小児科ブログ

私のおすすめ育児書

2022/06/21

もともと、乱読多読、活字中毒です。大学受験を控えた高校3年生の夏、勉強の場を図書館に設定したのが運の尽き。書庫の本を読み漁ってしまい、夏休み明けの模試では背筋が凍るような点数を叩き出しました。
さて、最近の情報源はすべてインターネットという親御さんも多いと思いますが、書物から得られる情報もいいですよ。私のおすすめ育児書をご紹介したいと思います。小児に関わるみなさんにもおすすめです。


1. 定本 育児の百科 大型本 松田 道雄

1967年に刊行された育児本の名著です。松田道雄先生は小児科医で、京都大学にて結核の研究、病院の勤務医を経て小児科医院を開業、1998年に逝去されています。
初めて親になる人に、やさしく寄り添った文章が続きます。
「子どもの側からすれば、あまり自信のある親は、よい親ではない。子どもといっしょに人生を探求し、いっしょにそだってくれる親がいい。」
おちつきのない子、という項目では「集団行動のできることを、子どもの発達の指標のように思って、教室で集団の統一行動ばかりやらせる先生にあたると、元気のいい子は異常児にされる。ことに子どもがぶきっちょで、服をうまくぬげなかったり、はさみが使えなかったりすると、いっそうにらまれることになる。」手がかかる子供さんの育児経験のある人でしたら、そうそう、というところでしょう。そして、こんな下りになります。「学者をあつめた集会で聴衆の席におかれると、多才有能の人ほど、貧乏ゆすりをしたり、パイプをいじりまわしたりしている。それはエネルギーのある人の宿命みたいなものだ。おちつきのない子に、おちつかそうと思って静座をさせたりするのはかわいそうだ。まして精神安定剤をのませたりするのは、天分を殺すようなものだ。」
小児科医としての観察眼にも脱帽する記載が満載です。小児科医にもぜひ読んで欲しい1冊です。


2. 完全版 シアーズ博士夫妻のベビーブック ウイリアム・シアーズ

少し前にブームになったので、結構持っている人も多いのかも。アメリカで人気の高い小児科、ウイリアム・シアーズ博士と看護師でもあるマーサ夫人による育児書の日本語版です。シアーズ博士夫妻には8人の子供さんがいて、そのうち2人(長男と次男)も小児科医になっています。特に、食事に関する情報は秀逸です。日本人の感覚だと、調子がわるいときは、おかゆ、うどん、など、どうも食指が動かないものを子供に準備しがちですが、この本のなかでは、「スムージー」を勧めています。手づかみ食べの食材も、バラエティーにとんでいます。

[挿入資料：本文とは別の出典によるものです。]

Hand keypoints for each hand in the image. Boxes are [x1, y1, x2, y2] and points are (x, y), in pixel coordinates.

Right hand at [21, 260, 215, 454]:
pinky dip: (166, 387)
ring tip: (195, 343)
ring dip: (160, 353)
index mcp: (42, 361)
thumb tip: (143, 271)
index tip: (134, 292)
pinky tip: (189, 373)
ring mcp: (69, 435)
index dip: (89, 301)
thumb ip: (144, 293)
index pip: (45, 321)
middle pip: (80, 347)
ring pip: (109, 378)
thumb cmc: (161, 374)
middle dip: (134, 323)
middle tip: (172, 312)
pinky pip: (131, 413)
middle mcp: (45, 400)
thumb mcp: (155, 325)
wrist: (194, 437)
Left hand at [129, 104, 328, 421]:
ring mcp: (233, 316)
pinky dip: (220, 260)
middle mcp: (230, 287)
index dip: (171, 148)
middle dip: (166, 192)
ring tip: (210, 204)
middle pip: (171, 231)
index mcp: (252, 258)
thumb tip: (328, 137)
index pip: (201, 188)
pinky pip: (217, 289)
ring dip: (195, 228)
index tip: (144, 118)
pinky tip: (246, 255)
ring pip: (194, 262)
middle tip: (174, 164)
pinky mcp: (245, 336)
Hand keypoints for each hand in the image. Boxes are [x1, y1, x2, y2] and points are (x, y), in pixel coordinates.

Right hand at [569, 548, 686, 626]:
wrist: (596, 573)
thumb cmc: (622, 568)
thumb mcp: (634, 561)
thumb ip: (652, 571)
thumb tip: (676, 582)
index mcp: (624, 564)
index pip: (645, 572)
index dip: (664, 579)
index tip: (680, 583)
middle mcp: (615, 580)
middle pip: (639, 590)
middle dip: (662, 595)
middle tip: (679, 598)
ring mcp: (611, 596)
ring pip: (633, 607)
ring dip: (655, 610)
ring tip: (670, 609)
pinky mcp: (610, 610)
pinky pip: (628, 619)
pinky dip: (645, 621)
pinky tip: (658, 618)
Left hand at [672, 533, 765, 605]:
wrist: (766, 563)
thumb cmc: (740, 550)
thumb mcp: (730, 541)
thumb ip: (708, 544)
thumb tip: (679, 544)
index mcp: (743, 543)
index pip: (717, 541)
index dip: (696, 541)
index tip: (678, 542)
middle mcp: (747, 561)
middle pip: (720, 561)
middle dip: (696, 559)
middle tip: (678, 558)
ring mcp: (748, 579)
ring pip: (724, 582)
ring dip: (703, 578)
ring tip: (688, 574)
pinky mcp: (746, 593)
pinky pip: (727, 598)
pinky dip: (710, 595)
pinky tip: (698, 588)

3. こころの子育てー誕生から思春期までの48章 河合隼雄

私は、日本のユング派心理学の第一人者であり、臨床心理学者である河合隼雄先生の本が大好きです。かなり難しい精神分析論は手がつかないのですが、エッセイなどは結構読んでいます。河合隼雄先生は、自分は「避雷針」をもっていて、みんなの悩みを地球に流すのが宿命なんだ、というようなことをおっしゃっています。この本は、とくに反抗期の中学生への対応に心折れそうなとき、何度も読み返しました。河合隼雄先生の、巨木に抱かれるような大きな優しさに触れることができる名著です。あとがきから一文紹介します。「自分のところにいきなりやってきたものを自分の運命としてガッチリ受け止めて、それをどう生きるか、なんです。『どうしてこんな子なの?』じゃなくて「こんな子とどう生きるか」と考えるのが自己実現です。思うようにならない子どもを受け容れるのが自己実現だ、といってもいいです。」